# [Dataset entries]
· · · · ·

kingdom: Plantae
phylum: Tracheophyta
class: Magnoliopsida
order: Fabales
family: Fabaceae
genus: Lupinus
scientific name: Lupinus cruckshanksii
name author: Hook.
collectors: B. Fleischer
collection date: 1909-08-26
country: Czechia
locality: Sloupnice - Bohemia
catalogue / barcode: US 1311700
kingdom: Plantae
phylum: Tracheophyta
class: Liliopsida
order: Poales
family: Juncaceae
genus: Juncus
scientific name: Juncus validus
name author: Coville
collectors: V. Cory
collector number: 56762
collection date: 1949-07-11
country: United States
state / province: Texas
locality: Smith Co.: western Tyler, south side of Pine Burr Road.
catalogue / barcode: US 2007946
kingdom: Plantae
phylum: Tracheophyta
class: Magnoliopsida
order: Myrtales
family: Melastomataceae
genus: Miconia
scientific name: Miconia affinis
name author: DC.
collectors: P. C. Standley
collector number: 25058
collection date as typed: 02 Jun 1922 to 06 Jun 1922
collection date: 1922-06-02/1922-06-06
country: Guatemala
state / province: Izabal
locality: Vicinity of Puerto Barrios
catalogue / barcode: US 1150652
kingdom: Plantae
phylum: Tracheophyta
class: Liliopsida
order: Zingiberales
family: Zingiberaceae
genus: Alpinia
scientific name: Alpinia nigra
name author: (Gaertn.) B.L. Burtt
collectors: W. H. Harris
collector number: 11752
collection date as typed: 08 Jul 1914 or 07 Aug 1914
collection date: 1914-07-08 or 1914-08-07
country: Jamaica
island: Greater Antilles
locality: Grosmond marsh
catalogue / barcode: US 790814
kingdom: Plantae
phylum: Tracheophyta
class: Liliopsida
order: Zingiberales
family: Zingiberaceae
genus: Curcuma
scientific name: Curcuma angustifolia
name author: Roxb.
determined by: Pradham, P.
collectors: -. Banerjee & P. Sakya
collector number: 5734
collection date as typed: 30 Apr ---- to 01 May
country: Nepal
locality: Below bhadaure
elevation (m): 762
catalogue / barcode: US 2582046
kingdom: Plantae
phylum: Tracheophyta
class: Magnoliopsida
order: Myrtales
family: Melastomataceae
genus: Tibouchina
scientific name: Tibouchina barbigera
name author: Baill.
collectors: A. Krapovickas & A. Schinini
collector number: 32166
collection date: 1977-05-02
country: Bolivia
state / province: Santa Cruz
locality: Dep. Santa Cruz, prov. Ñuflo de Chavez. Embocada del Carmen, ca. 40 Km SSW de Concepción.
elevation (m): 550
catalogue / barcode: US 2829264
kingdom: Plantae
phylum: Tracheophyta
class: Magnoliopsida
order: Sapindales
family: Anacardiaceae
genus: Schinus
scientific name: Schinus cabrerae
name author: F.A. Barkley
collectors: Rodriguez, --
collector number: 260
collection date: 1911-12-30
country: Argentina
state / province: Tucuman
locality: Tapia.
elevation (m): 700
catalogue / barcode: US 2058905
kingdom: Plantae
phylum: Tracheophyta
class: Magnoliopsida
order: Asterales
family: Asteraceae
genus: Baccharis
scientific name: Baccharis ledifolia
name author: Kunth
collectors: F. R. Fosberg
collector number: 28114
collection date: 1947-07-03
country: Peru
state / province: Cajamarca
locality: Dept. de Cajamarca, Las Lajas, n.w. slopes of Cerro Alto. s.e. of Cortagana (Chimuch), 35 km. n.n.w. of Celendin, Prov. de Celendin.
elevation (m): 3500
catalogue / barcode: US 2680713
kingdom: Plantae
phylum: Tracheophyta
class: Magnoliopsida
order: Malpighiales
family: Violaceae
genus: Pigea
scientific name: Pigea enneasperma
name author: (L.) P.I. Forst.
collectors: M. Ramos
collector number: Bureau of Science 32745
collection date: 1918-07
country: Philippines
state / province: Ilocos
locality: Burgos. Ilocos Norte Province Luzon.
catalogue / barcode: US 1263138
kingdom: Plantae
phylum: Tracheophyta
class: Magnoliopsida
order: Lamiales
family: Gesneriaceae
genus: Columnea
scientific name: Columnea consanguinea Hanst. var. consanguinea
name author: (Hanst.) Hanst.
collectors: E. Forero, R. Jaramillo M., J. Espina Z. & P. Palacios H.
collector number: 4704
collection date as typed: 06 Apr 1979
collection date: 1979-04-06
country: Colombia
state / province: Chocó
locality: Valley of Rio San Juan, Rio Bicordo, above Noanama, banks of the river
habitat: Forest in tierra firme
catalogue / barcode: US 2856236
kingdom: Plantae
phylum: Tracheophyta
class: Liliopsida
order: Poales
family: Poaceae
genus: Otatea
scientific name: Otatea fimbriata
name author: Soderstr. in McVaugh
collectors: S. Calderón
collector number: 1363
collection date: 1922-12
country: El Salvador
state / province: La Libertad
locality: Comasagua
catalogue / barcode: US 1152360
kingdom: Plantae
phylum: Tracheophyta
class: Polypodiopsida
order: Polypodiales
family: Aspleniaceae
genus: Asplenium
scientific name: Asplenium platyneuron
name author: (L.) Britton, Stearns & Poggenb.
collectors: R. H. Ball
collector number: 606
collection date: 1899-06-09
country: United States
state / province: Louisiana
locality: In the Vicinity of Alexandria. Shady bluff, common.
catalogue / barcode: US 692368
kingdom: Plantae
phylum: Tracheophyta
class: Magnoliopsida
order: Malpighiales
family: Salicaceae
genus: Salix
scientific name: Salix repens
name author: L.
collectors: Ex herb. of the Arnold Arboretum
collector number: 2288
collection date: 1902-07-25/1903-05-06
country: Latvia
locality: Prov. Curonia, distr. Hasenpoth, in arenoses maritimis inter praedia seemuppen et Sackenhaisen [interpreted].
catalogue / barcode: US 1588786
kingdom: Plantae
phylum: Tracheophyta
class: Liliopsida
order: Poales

· · · · ·

# [Task instructions]
Reproduce everything from the line containing "class: Polypodiopsida" down to the last line of the data, both ends included.

# [The solution]
class: Polypodiopsida
order: Polypodiales
family: Aspleniaceae
genus: Asplenium
scientific name: Asplenium platyneuron
name author: (L.) Britton, Stearns & Poggenb.
collectors: R. H. Ball
collector number: 606
collection date: 1899-06-09
country: United States
state / province: Louisiana
locality: In the Vicinity of Alexandria. Shady bluff, common.
catalogue / barcode: US 692368
kingdom: Plantae
phylum: Tracheophyta
class: Magnoliopsida
order: Malpighiales
family: Salicaceae
genus: Salix
scientific name: Salix repens
name author: L.
collectors: Ex herb. of the Arnold Arboretum
collector number: 2288
collection date: 1902-07-25/1903-05-06
country: Latvia
locality: Prov. Curonia, distr. Hasenpoth, in arenoses maritimis inter praedia seemuppen et Sackenhaisen [interpreted].
catalogue / barcode: US 1588786
kingdom: Plantae
phylum: Tracheophyta
class: Liliopsida
order: Poales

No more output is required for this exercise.